Guidelines on how the corpses of Coronavirus (COVID-19) victims could be safely transported between states or across international boundaries has been released by the Nigeria Centre for Disease Control (NCDC) .
Nigeria currently has a total of 314 deaths.
According to the guidelines, when a patient dies of Covid-19, considerations for final disposition of remains may include burial at the location of death or repatriation of the remains to another state or country at the request of the next of kin.
“Repatriating human remains is a complicated process, often involving the cooperation and coordination of various stakeholders on several levels to ensure the process is conducted efficiently and in compliance with relevant international and national regulations.”
On how the remains of persons who have died of COVID-19 can be prepared for transportation NCDC said
the remains should be prepared and put in a sealed coffin.
“it can be transported locally within the country in either a standard hearse (or any other vehicle used in transporting human remains) or by air as cargo.”
The centre added that there was no special personal protective equipment (PPE) required for handling the coffin except a pair of gloves that should be properly disposed of after use followed by hand washing with soap and water.
For air transport during international repatriation, NCDC directed that embalmment should be reserved for those human remains that the destination country mandates, adding it should only be carried out by trained and experienced personnel
“A highlight of recommendations on how to safely embalm the
remains of a COVID-19 patient:
• Embalming should be done in a well-ventilated area
• Properly put on all required PPE (Gloves (nitrile gloves preferred), apron, long sleeved gown, eye protection (Goggles or face shield) and FFP3 mask or N95 respirator)
• Minimize infected material being aerosolized
• Carefully disinfect nasal/oral cavities and pack them with a mortuary-grade disinfectant. Purging during embalming from the nasal/oral cavity could result in the aerosolization of infected material
• Carry out the embalming using a higher than normal arterial fluid index and a higher than normal arterial solution concentration
• Use a slow rate of flow. A high rate of flow can cause distention of internal organs that may lead to purge and the aerosolization of infected material
• Seal the body in a leak-proof body bag or similar hermetically sealed inner containment
• The exterior of the inner containment needs to be disinfected
• The sealed and disinfected containment is then placed into a second hermetically sealed inner containment
• The exterior of this inner containment is then disinfected and sealed in a coffin
• After sealing, the exterior of the coffin is disinfected
• Clean and disinfect all surfaces
• Properly remove all PPE (and dispose of the waste appropriately)

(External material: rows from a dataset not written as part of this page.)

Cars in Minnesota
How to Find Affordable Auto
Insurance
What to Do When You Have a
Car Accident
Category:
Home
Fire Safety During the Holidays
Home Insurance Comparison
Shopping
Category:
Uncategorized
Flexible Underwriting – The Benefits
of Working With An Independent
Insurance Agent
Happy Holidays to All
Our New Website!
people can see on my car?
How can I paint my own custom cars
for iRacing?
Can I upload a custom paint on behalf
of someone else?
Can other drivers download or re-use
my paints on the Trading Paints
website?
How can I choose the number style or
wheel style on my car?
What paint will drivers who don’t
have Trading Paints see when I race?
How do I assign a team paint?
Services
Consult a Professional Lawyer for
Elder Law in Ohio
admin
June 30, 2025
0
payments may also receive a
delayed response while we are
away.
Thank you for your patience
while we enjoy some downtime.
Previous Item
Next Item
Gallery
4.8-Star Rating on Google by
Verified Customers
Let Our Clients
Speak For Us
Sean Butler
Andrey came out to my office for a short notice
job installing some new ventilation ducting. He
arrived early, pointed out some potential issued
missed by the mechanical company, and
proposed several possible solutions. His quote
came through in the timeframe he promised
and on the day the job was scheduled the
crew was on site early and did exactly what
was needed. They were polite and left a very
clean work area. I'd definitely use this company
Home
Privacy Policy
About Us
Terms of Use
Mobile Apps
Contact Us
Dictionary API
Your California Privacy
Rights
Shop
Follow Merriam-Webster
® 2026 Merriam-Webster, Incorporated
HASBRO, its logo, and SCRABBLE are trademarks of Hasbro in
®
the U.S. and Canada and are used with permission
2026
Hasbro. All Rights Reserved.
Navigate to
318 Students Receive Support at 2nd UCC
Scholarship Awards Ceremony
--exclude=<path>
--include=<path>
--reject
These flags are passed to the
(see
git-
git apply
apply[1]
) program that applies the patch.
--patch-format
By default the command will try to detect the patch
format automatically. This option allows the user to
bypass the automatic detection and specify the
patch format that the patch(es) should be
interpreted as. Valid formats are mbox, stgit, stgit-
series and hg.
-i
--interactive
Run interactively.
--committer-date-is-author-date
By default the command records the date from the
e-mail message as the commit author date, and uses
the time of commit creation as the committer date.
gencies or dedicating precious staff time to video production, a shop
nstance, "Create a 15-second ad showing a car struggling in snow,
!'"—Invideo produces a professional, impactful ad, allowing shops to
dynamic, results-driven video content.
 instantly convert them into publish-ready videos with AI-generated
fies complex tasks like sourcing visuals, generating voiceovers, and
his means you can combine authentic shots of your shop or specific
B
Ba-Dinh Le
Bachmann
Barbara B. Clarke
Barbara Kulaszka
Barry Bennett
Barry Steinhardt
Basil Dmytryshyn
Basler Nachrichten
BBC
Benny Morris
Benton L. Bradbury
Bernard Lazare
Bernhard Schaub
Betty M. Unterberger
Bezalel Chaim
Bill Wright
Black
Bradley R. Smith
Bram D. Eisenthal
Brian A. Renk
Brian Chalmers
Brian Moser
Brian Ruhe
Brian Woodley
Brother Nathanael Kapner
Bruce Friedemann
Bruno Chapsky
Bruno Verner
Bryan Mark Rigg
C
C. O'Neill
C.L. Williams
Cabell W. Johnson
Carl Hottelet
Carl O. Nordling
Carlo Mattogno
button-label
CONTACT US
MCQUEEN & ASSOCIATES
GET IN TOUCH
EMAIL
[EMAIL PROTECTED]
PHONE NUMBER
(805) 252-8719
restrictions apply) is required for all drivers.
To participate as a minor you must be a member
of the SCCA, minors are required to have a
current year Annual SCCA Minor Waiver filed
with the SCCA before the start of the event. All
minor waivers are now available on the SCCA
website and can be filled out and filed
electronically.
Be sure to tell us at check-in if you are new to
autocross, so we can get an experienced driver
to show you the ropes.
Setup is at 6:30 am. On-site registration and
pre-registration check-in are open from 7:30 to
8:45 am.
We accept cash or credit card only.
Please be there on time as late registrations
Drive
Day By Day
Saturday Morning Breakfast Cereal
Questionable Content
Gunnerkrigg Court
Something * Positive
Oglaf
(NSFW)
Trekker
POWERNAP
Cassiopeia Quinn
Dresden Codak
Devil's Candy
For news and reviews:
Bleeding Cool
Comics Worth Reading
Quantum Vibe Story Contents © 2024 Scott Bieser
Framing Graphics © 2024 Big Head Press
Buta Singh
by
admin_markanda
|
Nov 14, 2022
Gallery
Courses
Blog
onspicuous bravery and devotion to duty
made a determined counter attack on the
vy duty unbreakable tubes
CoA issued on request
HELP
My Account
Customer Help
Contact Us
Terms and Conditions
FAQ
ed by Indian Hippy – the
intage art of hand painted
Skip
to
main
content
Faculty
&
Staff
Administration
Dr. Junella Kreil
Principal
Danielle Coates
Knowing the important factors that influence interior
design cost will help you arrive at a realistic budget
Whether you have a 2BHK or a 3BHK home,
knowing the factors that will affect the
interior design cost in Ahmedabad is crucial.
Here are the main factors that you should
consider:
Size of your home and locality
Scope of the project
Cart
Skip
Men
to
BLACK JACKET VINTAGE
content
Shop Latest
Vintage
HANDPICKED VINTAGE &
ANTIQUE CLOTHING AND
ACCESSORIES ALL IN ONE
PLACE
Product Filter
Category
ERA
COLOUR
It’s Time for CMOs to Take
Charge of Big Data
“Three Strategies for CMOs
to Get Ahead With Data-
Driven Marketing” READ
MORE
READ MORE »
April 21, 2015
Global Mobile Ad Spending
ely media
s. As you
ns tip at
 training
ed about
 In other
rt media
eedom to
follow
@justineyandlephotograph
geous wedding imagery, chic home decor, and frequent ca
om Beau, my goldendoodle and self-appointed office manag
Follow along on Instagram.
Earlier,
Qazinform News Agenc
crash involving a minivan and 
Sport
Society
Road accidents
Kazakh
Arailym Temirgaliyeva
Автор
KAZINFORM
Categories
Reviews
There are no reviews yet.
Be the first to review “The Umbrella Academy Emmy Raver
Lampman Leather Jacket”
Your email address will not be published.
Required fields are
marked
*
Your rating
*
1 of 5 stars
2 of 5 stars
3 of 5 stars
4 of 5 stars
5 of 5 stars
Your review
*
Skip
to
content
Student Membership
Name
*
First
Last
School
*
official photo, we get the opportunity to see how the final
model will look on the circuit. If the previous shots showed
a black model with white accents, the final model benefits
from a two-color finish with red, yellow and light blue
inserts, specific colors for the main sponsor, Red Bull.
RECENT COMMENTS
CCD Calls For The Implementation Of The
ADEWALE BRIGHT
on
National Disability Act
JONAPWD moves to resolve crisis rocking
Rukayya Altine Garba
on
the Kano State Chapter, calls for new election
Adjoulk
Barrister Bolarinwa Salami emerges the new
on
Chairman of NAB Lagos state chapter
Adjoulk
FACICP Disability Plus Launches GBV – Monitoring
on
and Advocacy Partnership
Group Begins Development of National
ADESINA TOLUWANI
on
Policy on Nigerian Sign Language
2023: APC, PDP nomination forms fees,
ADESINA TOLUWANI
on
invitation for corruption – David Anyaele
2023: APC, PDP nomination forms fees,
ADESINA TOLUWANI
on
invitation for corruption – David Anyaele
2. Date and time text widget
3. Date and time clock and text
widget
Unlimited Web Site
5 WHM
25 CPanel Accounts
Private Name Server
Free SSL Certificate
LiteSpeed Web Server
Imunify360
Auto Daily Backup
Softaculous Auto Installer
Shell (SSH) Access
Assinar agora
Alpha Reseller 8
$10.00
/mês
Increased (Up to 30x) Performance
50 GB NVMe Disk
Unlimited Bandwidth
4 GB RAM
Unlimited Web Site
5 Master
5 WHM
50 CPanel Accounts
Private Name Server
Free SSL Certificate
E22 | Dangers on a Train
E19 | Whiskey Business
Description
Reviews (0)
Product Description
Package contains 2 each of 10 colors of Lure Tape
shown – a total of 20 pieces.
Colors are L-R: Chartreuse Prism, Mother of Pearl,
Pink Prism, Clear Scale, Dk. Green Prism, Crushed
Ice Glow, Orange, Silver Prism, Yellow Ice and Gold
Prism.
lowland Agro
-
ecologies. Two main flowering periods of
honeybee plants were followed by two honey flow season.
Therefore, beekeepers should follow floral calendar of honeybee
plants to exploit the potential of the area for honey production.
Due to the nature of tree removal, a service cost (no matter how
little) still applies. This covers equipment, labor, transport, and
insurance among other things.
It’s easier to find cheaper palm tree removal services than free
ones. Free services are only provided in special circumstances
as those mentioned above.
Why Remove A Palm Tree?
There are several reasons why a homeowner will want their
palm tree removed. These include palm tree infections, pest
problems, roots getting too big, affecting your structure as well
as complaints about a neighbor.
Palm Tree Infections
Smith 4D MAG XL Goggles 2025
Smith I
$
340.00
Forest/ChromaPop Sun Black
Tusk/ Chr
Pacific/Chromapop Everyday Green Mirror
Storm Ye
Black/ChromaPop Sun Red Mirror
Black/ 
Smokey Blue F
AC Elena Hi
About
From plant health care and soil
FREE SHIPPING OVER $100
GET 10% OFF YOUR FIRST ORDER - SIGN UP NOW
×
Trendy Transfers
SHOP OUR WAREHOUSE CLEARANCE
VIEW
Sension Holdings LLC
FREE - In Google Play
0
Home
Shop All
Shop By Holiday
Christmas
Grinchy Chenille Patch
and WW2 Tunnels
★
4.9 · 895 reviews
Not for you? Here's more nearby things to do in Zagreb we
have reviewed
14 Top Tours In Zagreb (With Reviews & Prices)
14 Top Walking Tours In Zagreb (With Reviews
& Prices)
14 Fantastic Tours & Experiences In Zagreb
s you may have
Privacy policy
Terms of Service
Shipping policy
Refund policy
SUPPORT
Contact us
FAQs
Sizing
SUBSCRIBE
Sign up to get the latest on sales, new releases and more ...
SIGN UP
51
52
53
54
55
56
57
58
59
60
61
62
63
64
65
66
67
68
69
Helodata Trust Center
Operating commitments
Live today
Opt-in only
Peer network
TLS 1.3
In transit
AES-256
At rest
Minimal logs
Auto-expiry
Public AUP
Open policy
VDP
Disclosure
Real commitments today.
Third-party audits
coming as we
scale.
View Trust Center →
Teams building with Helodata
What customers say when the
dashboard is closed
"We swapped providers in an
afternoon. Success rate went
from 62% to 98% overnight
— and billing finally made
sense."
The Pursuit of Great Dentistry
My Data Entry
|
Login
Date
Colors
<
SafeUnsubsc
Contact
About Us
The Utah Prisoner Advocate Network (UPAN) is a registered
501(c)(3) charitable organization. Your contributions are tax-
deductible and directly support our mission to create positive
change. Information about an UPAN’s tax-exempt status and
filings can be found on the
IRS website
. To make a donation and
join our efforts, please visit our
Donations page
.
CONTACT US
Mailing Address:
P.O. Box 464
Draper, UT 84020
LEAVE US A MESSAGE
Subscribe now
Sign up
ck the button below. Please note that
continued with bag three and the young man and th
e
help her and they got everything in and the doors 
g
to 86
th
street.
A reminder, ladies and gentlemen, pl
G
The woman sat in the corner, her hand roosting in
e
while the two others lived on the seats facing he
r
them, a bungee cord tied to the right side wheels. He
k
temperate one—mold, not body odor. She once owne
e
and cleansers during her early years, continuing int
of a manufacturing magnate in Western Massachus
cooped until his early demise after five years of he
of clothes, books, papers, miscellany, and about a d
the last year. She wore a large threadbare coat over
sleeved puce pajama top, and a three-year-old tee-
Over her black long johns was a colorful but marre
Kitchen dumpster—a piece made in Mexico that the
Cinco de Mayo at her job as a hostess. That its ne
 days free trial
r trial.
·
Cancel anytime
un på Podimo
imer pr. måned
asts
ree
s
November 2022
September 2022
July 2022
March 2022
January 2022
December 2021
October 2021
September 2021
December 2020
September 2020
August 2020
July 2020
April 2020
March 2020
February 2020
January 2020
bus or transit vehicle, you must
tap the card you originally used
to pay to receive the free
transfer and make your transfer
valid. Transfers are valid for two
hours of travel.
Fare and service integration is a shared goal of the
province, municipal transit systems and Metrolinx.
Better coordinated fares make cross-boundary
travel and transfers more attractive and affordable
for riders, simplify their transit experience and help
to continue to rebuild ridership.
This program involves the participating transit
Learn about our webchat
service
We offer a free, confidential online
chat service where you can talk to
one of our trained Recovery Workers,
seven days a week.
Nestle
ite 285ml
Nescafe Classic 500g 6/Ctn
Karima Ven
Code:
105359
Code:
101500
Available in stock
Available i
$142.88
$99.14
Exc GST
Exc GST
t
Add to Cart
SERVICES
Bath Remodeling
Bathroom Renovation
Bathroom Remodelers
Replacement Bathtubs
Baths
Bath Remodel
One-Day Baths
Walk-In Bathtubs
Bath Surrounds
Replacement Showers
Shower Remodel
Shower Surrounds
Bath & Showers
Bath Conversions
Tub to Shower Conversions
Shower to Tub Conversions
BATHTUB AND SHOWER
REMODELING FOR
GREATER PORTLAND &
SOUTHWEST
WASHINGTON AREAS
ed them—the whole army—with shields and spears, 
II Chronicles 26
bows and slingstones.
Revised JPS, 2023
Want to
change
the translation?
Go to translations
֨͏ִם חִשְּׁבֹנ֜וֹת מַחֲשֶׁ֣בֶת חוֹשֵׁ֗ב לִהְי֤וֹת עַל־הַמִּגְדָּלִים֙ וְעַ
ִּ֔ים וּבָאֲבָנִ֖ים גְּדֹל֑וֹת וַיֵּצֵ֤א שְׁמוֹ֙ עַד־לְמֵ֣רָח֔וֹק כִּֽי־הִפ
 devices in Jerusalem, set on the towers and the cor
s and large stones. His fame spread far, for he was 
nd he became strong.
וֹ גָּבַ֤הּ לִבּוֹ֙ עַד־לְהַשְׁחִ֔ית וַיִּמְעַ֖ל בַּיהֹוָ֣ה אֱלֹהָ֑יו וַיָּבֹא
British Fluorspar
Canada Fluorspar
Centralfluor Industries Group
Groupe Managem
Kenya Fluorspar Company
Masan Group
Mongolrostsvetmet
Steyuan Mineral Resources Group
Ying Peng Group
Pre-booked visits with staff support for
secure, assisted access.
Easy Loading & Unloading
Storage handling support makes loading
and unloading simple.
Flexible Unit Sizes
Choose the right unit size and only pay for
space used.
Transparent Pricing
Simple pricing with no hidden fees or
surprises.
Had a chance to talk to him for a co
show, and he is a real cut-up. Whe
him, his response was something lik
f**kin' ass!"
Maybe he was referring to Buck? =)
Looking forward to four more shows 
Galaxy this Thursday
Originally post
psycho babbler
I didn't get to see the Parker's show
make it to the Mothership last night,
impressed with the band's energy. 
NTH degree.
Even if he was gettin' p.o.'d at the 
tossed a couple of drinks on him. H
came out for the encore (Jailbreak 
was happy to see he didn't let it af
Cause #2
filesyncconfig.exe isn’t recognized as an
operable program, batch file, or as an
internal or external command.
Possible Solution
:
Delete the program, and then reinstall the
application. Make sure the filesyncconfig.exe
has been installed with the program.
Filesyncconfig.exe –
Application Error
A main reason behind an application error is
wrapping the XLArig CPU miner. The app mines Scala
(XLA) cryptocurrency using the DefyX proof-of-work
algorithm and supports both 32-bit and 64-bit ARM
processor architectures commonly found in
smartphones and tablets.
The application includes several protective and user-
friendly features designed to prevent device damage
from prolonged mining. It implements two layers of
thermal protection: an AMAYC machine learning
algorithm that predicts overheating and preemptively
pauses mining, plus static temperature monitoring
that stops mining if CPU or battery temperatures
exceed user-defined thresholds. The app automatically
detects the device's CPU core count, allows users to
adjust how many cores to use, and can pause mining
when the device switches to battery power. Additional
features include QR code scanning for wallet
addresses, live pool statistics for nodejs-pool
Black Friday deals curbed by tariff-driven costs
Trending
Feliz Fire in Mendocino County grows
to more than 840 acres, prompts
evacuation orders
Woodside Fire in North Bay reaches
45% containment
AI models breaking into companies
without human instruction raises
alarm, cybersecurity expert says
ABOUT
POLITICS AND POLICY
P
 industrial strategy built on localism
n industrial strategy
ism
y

• Immediately wash hands with soap and running water
• A certificate detailing the date, time and manner of disinfection must be issued by the
undertaker or funeral director and submitted to the freight forwarder/aircraft operator
Preparation of non-embalmed human remains for air transport (this should be done in a mortuary or a funeral home with trained
• Staff preparing the body should wear appropriate PPE (long sleeved gown, gloves, face mask, face shield of goggles) and prepare the body using standard precautions.
• Ensure that body fluids leaking from cadaver orifices are contained and/or rendered non- infectious using the following methods:
• Sprinkle the cadaver with special absorbent (highly absorbent compound with disinfecting, antiseptic and deodorizing properties that can absorb over 10 times the initial volume. It can also be used to spread evenly over the bottom of a coffin) for binding and disinfection of leaking body fluids of the corpse
• Seal the body in a leak-proof body bag.